With this general animosity between countries in the background, several initiatives meant for the full implementation of the integration are likely to be delayed.  The first issue of concern is whether the targets set under the proposed EAMU protocol will be realized in time for the adoption of a single currency in 2023. Second, the full implementation of a common market protocol, which provides for the free movement of people, services, labor and capital among the countries, may take longer than the scheduled date of 2015. Among the issues likely to be delayed include: the adoption of a common visa for regional tourism and an EAC passport; the elimination of work permits among the member countries; and the elimination of yellow fever certificates required by Tanzania. Third, the emerging divisions are likely to slow the implementation of the remaining phases of the establishment of the custom union. Key among them is the adoption of a Single Customs Territory, the adoption of the EAC Industrialization Policy and Strategy, and the adoption of EAC Sanitary and Phytosanitary (SPS) Protocol.

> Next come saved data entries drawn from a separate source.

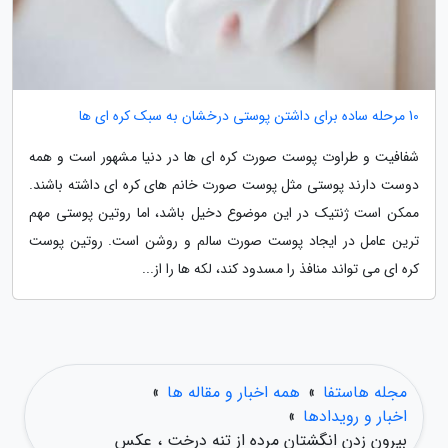
10 مرحله ساده برای داشتن پوستی درخشان به سبک کره ای ها
شفافیت و طراوت پوست صورت کره ای ها در دنیا مشهور است و همه
دوست دارند پوستی مثل پوست صورت خانم های کره ای داشته باشند.
ممکن است ژنتیک در این موضوع دخیل باشد، اما روتین پوستی مهم
ترین عامل در ایجاد پوست صورت سالم و روشن است. روتین پوست
کره ای می تواند منافذ را مسدود کند، لکه ها را از...
مجله هاستفا
»
همه اخبار و مقاله ها
»
اخبار و رویدادها
»
بیرون زدن انگشتان مرده از تنه درخت ، عکس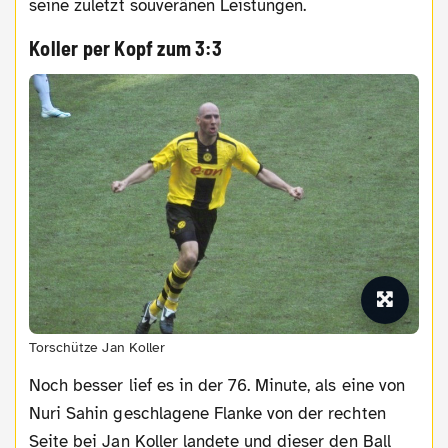
seine zuletzt souveränen Leistungen.
Koller per Kopf zum 3:3
Torschütze Jan Koller
Noch besser lief es in der 76. Minute, als eine von
Nuri Sahin geschlagene Flanke von der rechten
Seite bei Jan Koller landete und dieser den Ball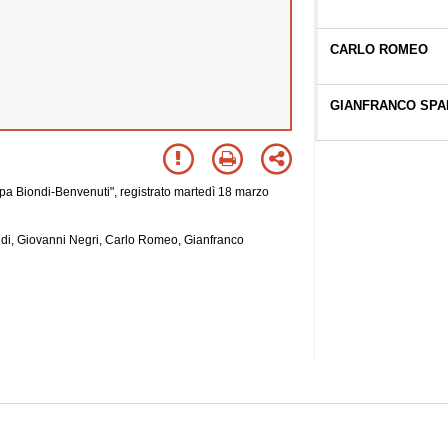
CARLO ROMEO
GIANFRANCO SPA
pa Biondi-Benvenuti", registrato martedì 18 marzo
ndi, Giovanni Negri, Carlo Romeo, Gianfranco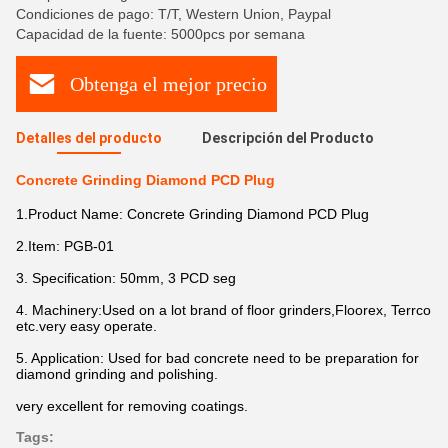
Condiciones de pago: T/T, Western Union, Paypal
Capacidad de la fuente: 5000pcs por semana
Obtenga el mejor precio
Detalles del producto
Descripción del Producto
Concrete Grinding Diamond PCD Plug
1.Product Name: Concrete Grinding Diamond PCD Plug
2.Item: PGB-01
3. Specification: 50mm, 3 PCD seg
4. Machinery:Used on a lot brand of floor grinders,Floorex, Terrco
etc.very easy operate.
5. Application: Used for bad concrete need to be preparation for
diamond grinding and polishing.
very excellent for removing coatings.
Tags: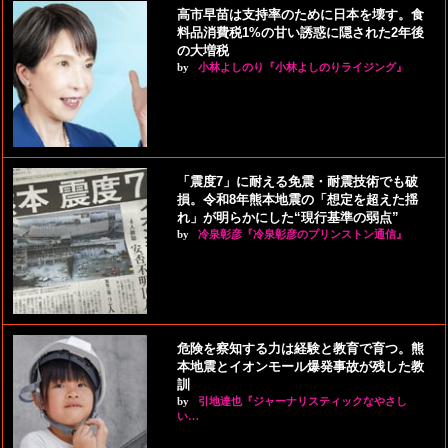
高市早苗は支持率のために日本を壊す。食
料品消費税1%の甘い誘惑に隠された2年後
の大増税
by
小林よしのり『小林よしのりライジング』
「震度7」に耐える免震・耐震技術でも破
損。令和8年熊本地震の「想定を超えた揺
れ」が明らかにした“現行基準の弱点”
by
冷泉彰彦『冷泉彰彦のプリンストン通信』
危険を察知する力は経験と教育で育つ。熊
本地震とイオンモール爆発事故が残した教
訓
by
引地達也『ジャーナリスティックなやさし
い…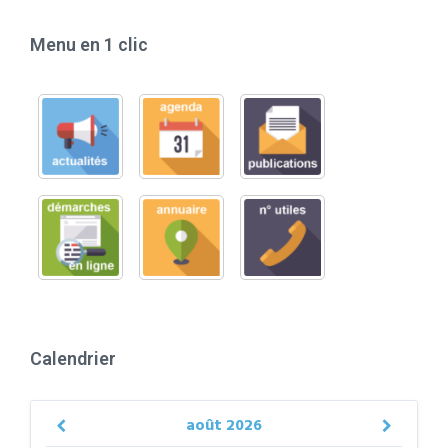
Menu en 1 clic
Calendrier
août
2026
Previous
Next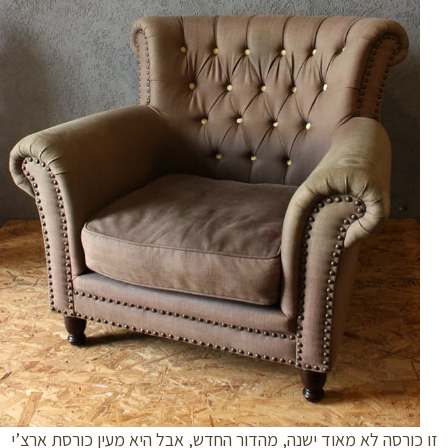
כורסה לא מאוד ישנה, מהדור החדש, אבל היא מעין כורסת ארצ’י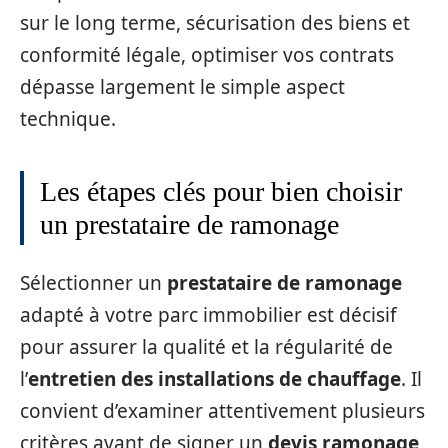
sur le long terme, sécurisation des biens et
conformité légale, optimiser vos contrats
dépasse largement le simple aspect
technique.
Les étapes clés pour bien choisir
un prestataire de ramonage
Sélectionner un
prestataire de ramonage
adapté à votre parc immobilier est décisif
pour assurer la qualité et la régularité de
l’
entretien des installations de chauffage
. Il
convient d’examiner attentivement plusieurs
critères avant de signer un
devis ramonage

Overall, the emerging mistrust is likely to affect trade among the member countries, which is likely to impact on their economic growth, considering that Tanzania is a main export destination for Kenyan and Ugandan products. Likewise, the EAC is Tanzania’s second biggest trading partner after South Africa. In light of the major potential implications this mistrust could have, policymakers in the region should make seeking a solution a priority in order to prevent a major split in the EAC.